### [WORK INSTRUCTION]
When you reach the line containing "خرید املاک در کیش" in the data below, reproduce it and every line that follows, exactly and without additions.

[Stored entries]
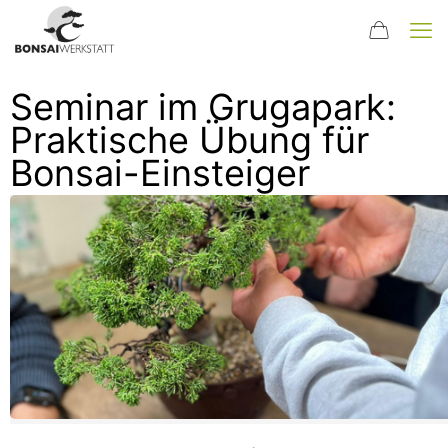
Seminar im Grugapark:
Praktische Übung für
Bonsai-Einsteiger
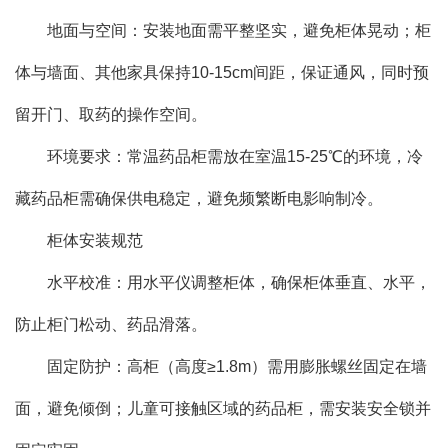
地面与空间：安装地面需平整坚实，避免柜体晃动；柜
体与墙面、其他家具保持10-15cm间距，保证通风，同时预
留开门、取药的操作空间。
环境要求：常温药品柜需放在室温15-25℃的环境，冷
藏药品柜需确保供电稳定，避免频繁断电影响制冷。
柜体安装规范
水平校准：用水平仪调整柜体，确保柜体垂直、水平，
防止柜门松动、药品滑落。
固定防护：高柜（高度≥1.8m）需用膨胀螺丝固定在墙
面，避免倾倒；儿童可接触区域的药品柜，需安装安全锁并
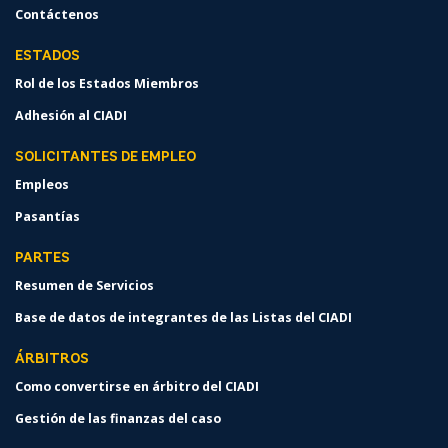
Contáctenos
ESTADOS
Rol de los Estados Miembros
Adhesión al CIADI
SOLICITANTES DE EMPLEO
Empleos
Pasantías
PARTES
Resumen de Servicios
Base de datos de integrantes de las Listas del CIADI
ÁRBITROS
Como convertirse en árbitro del CIADI
Gestión de las finanzas del caso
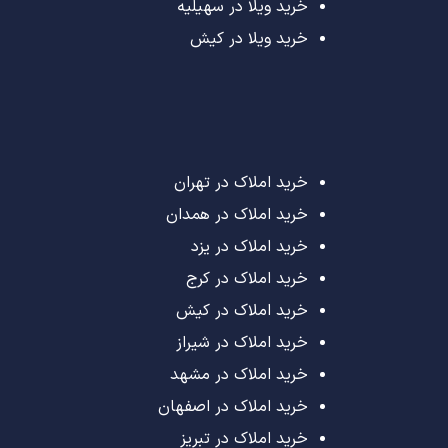
خرید ویلا در سهیلیه
خرید ویلا در کیش
خرید املاک در تهران
خرید املاک در همدان
خرید املاک در یزد
خرید املاک در کرج
خرید املاک در کیش
خرید املاک در شیراز
خرید املاک در مشهد
خرید املاک در اصفهان
خرید املاک در تبریز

### [TASK OUTPUT]
خرید املاک در کیش
خرید املاک در شیراز
خرید املاک در مشهد
خرید املاک در اصفهان
خرید املاک در تبریز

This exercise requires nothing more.